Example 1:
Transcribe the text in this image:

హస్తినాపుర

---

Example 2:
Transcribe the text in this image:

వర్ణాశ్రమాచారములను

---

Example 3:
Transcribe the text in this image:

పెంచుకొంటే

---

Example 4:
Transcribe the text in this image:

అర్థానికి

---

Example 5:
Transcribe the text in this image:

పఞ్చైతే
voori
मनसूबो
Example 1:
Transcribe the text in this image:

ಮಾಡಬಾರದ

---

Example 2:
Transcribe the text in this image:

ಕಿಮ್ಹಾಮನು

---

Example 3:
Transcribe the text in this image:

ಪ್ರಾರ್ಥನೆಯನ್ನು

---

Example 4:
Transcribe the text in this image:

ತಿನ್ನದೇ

^^^^^^^^

Word for word, set down all of the records above.

■ Response box:
Example 1:
Transcribe the text in this image:

హస్తినాపుర

---

Example 2:
Transcribe the text in this image:

వర్ణాశ్రమాచారములను

---

Example 3:
Transcribe the text in this image:

పెంచుకొంటే

---

Example 4:
Transcribe the text in this image:

అర్థానికి

---

Example 5:
Transcribe the text in this image:

పఞ్చైతే
voori
मनसूबो
Example 1:
Transcribe the text in this image:

ಮಾಡಬಾರದ

---

Example 2:
Transcribe the text in this image:

ಕಿಮ್ಹಾಮನು

---

Example 3:
Transcribe the text in this image:

ಪ್ರಾರ್ಥನೆಯನ್ನು

---

Example 4:
Transcribe the text in this image:

ತಿನ್ನದೇ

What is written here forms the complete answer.